Of course, a large percentage of the game’s chills come from the gore that earns frowns from moms. To start with, the necromorphs are repulsive compilations of body parts that kill humans in incredibly grisly ways. Killing these nasty creatures requires an equally gruesome technique: strategic dismemberment. It isn’t enough to shoot a necromorph. You need to sever its head and at least one appendage to ensure it doesn’t rise again to cause trouble. This can be accomplished by blasting, bashing or stomping bodies apart. It’s definitely not a game for those with weak stomachs.

Those who can get past these issues will find a game that offers an incredible amount of action — primarily shooting or pounding or stomping.
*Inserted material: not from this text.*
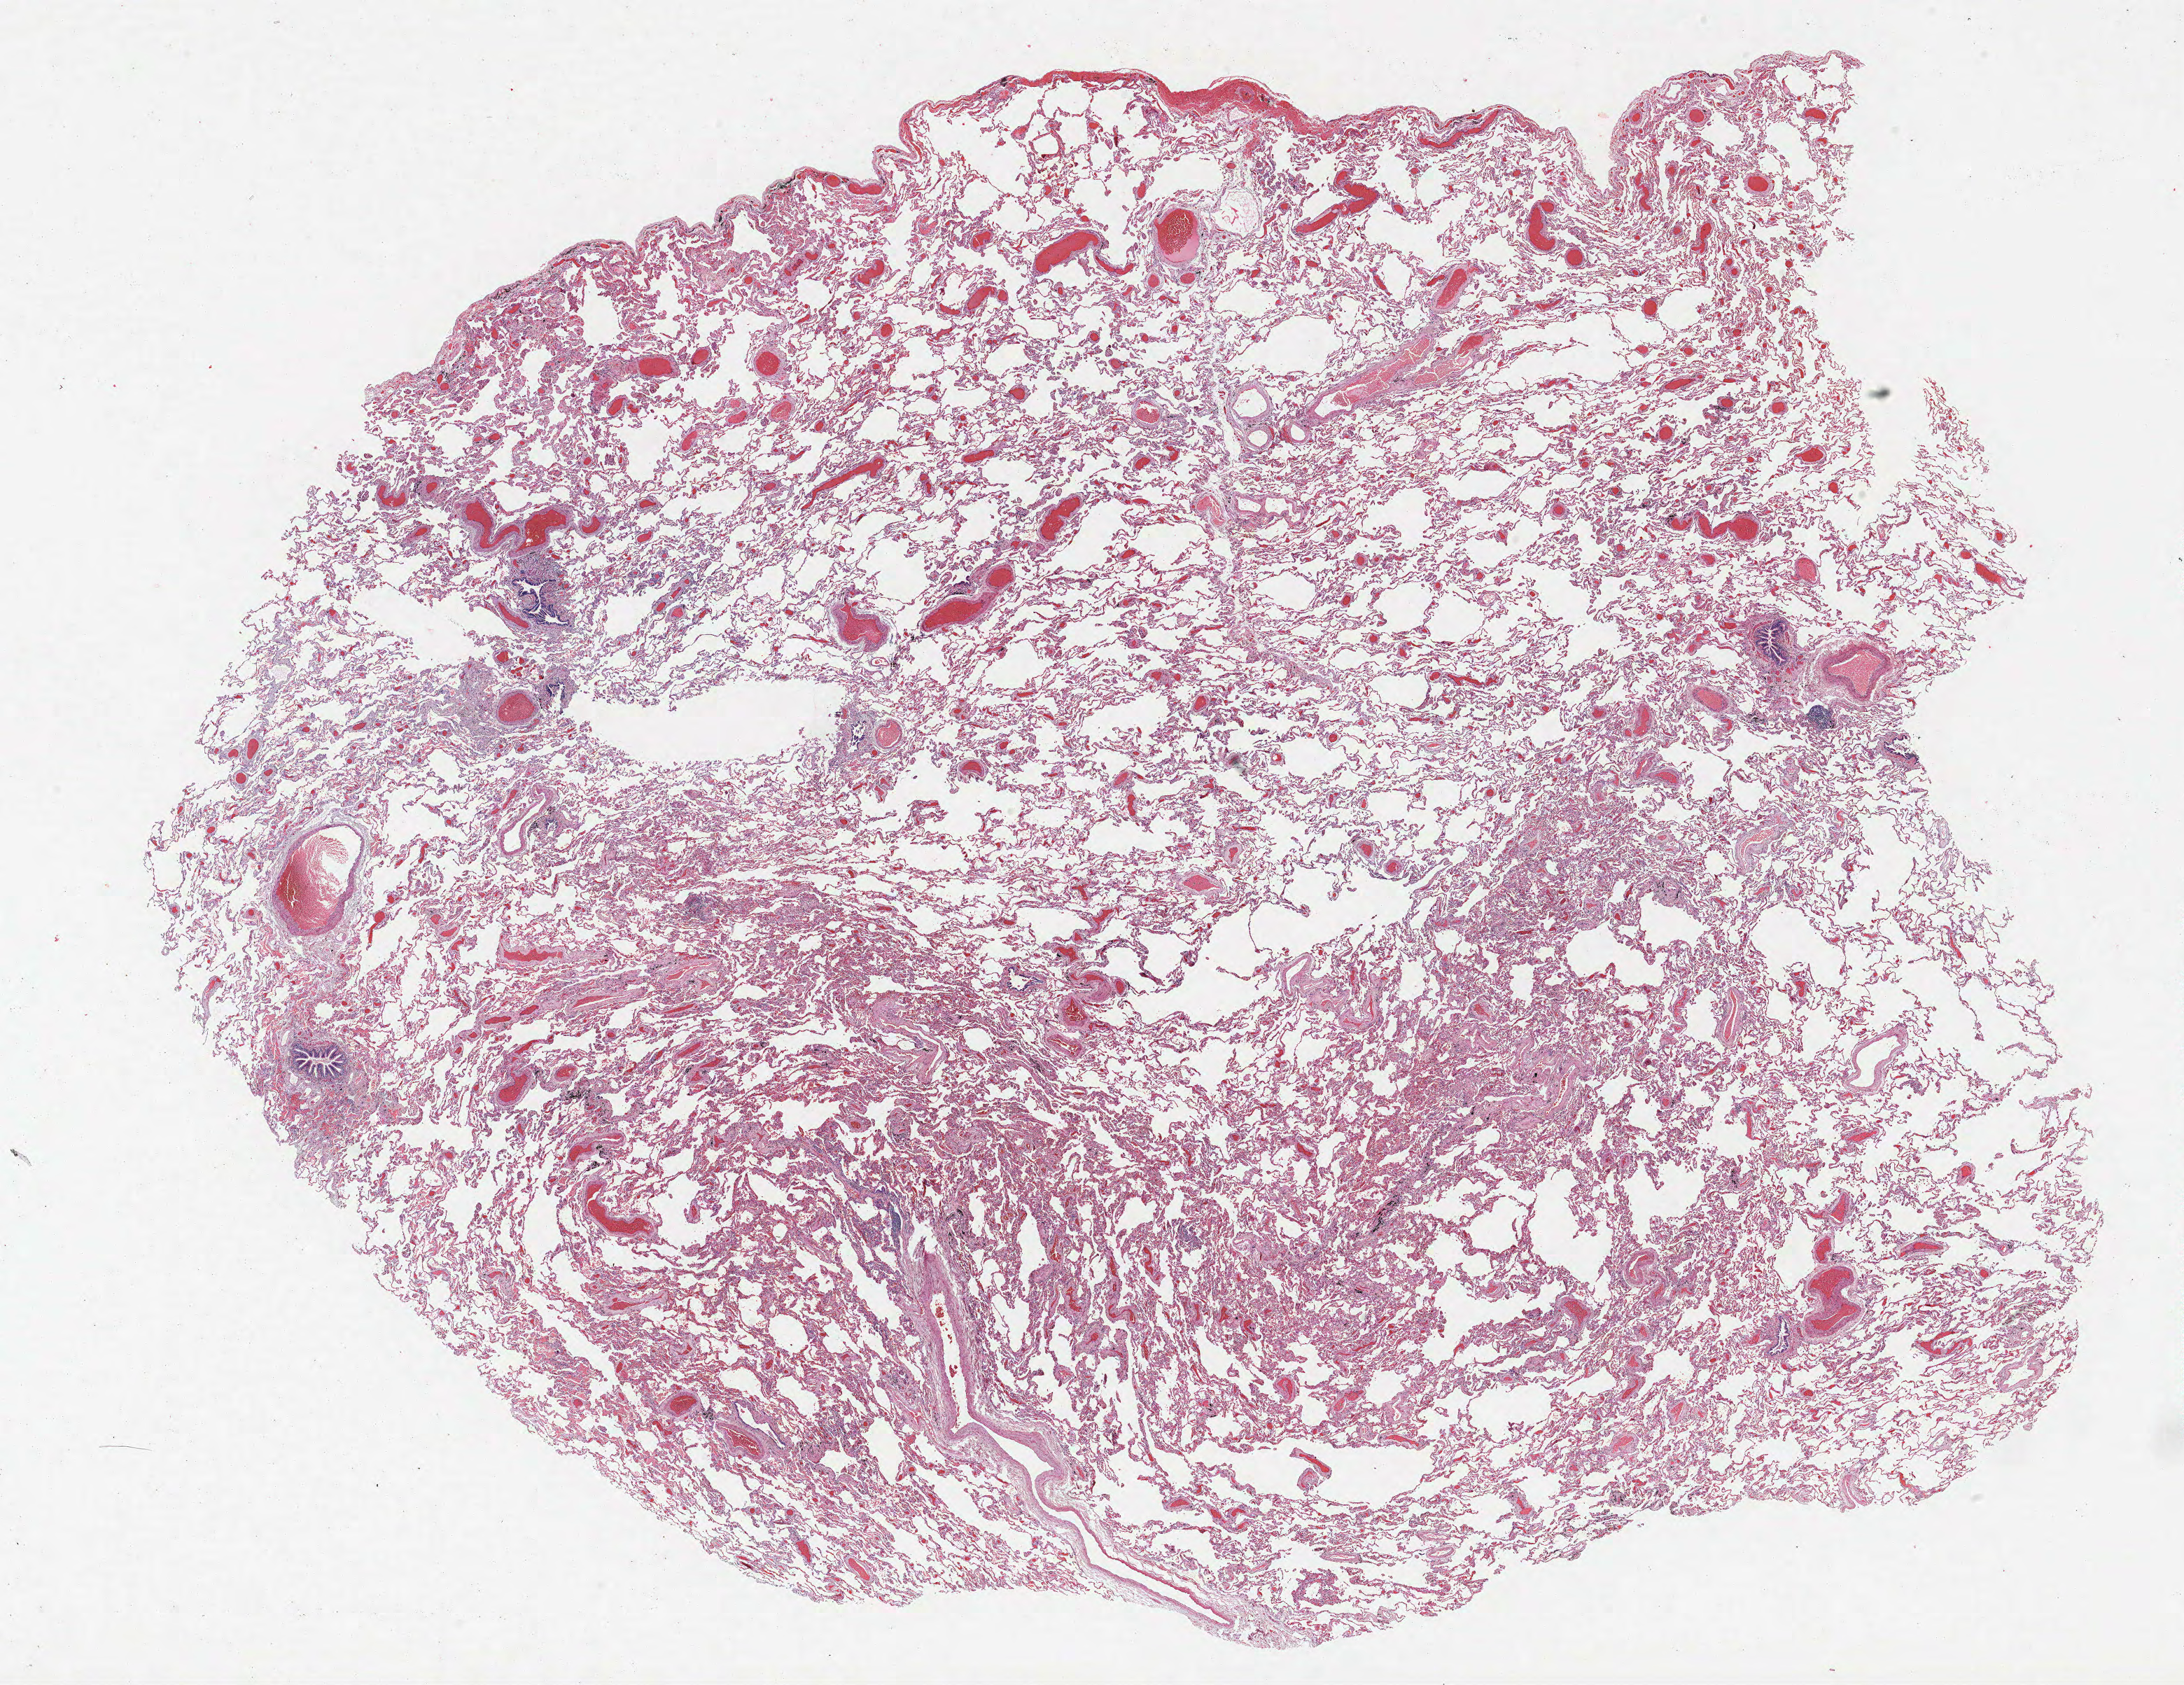
Hematoxylin and eosin (H&E) stained whole-slide image — shown as a low-resolution overview of the whole scanned area (about 25.0 x 19.3 mm). FFPE section. Lung tissue. Male patient, aged 73 at enrolment. Current smoker at enrolment. Grade: poorly differentiated (G3).
Tumour size (pathology): 22 mm. Stage (AJCC 6th edition): IA. ICD-O-3 topography: upper lobe of lung (C34.1). Primary tumour location (clinical record): right upper lobe. Participant's lung-cancer diagnosis: Adenocarcinoma, NOS.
But it also delivers a heavy dose of exploration and puzzle-solving. And blasting away with a pulse rifle won’t solve all your problems — even during a battle. You’ll need to freeze time with a burst of stasis energy or levitate or move an object with telekinesis.

The controls for all of these actions are smooth and well balanced — very important when things get crazy.

The graphics are incredible. The settings are usually dark and gritty but always well rendered. Characters and animations are realistic, which adds to the gruesomeness.

In addition to the story mode, “Dead Space 2” offers a multiplayer option that pits a team of human soldiers against a team of necromorphs. It’s much like the multiplayer mode of the zombie shooter “Left 4 Dead.” Soldiers with various weapons must face a collection of different necromorphs that slice, claw and spew. It’s a game that requires teamwork. Lone wolves don’t survive for long and rarely take out an enemy.

The PlayStation 3 edition also offers a version of “Dead Space Extraction,” a prequel to the original game. “Extraction” is a rail-based shooter that was originally released on the Wii and took advantage of that system’s motion-sensitive controller. The new PS3 version is compatible with the Move motion controller and offers much-enhanced graphics.

The game play, action, story and graphics of “Dead Space 2” are among the best available. However, I have to admit that I wish these qualities were available in a game that was a bit less extreme in its depiction of violence and gore.